Subtleties of :type prescription rules - acl2/acl2 GitHub Wiki

Taken from a conversation between Rager and Kaufmann. This should probably be made into a :doc topic at some point (and we should also check that it isn't covered already).

Rager says:

I have a simple type rule that when converted to a :type-prescription rule causes some of my high-level proofs to go out to lunch. My question is: do you think I should care why? In general it seems like type-prescription rules work well -- should I bother to learn the reason that the type-prescription rule is failing to be used in this case? Would such knowledge help me in future proofs?

Here's the rule:

(defrule ash-natp-type :short "Ash returns a natp when given a natp for x" (implies (natp x) (natp (ash x y))))

BTW, natp is disabled.

Matt says:

That's a good question, but I'm not sure I have a particularly good (complete) answer. Here are some thoughts. It might be helpful for you to send the question to acl2-help. Feel free to include my reply if you like, in case it triggers a helpful thought in someone.

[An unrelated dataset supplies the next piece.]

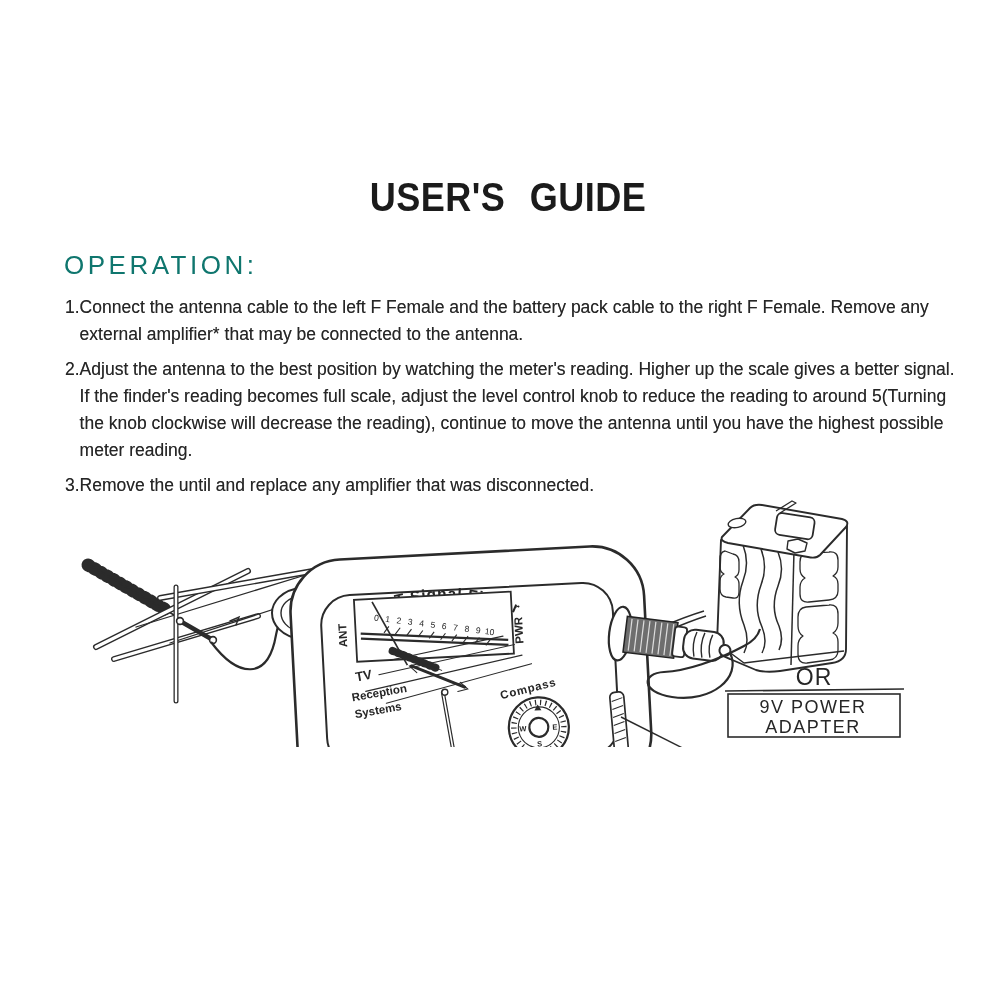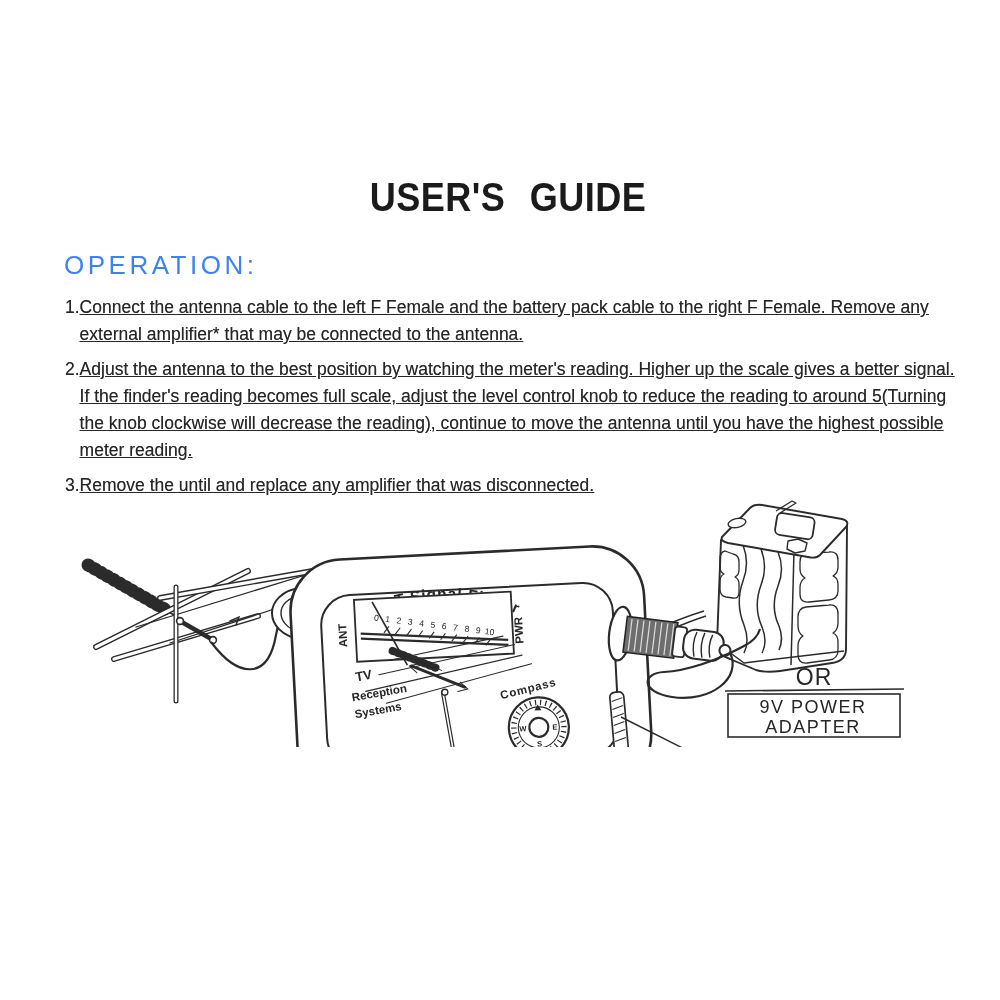"OPERATION:" .section-heading { color: #3b82f6 -> #0f766e }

I'm assuming from your wording that "out to lunch" is being caused because rules are no longer being applied. If "out to lunch" is instead caused by excessive application of type-prescription rules, that's another story.

I think it's a good goal to use a type-prescription rule here, since there might be cases where knowing (natp (ash x y)) is helpful but no natp call is present. In particular, this could happen when linear arithmetic cares whether (ash x y) is rational.

One thing you could do -- I think I often have done this -- is to force hypotheses on such type-prescription rules, IF you believe that they'll always be true. Of course (ash x y) might occur where you've only assumed (integerp x), say, and then the forced hypothesis wouldn't be provable. But I'm guessing that you're dealing with natural numbers, in which case forcing (natp x) might be good.

The reason forcing could help is that you might have other natp rules around that aren't type-prescription rules. For example, suppose we have this rule, natp-foo:

(natp (foo x))

Now suppose ACL2 encounters the term (ash (foo a) b). With your new type-prescription rule ash-natp-type, the hypothesis (natp (foo a)) would need to be relieved using only type-set reasoning, not rewriting. If natp-foo is a type-prescription rule, it will be used to relieve that hypothesis, but not if natp-foo is a rewrite rule.

Suppose natp-foo is a rewrite rule and you haven't yet discovered why ash-natp-type fails to fire. If you instead had this (pardon the probably-bad syntax)

(defrule ash-natp-type :short "Ash returns a natp when given a natp for x" (implies (force (natp x)) (natp (ash x y))) :rule-classes :type-prescription)

then natp-foo would apply in the forcing round. When you see that happen, you can say "OOOOH, let's make natp-foo a :type-prescription rule", and maybe then you won't even need the FORCE call above.

Rager says:

Great answer. I suspect this is the underlying cause of my "problem":

"The reason forcing could help is that you might have other natp rules around that aren't type-prescription rules."

In your response, was the following a typo? I thought the point was that without the force, the rule wouldn't be able to apply.

"and maybe then you won't even need the FORCE call above."

Matt says:

Nope, that wasn't a typo. My point was that once you decide to make natp-foo a type-prescription rule, it will be used in relieving the hypothesis of ash-natp-type in the manner I described, avoiding the creation of a forcing round to deal with that. Does that make sense?

Rager says:

The moral of the story is: always make natp rules have at least the :type-prescription rule class (also having them as rewrite rules may not hurt too much)!

This will be good, as I can go through and search my codebase for natp rules that aren't type-prescription rules.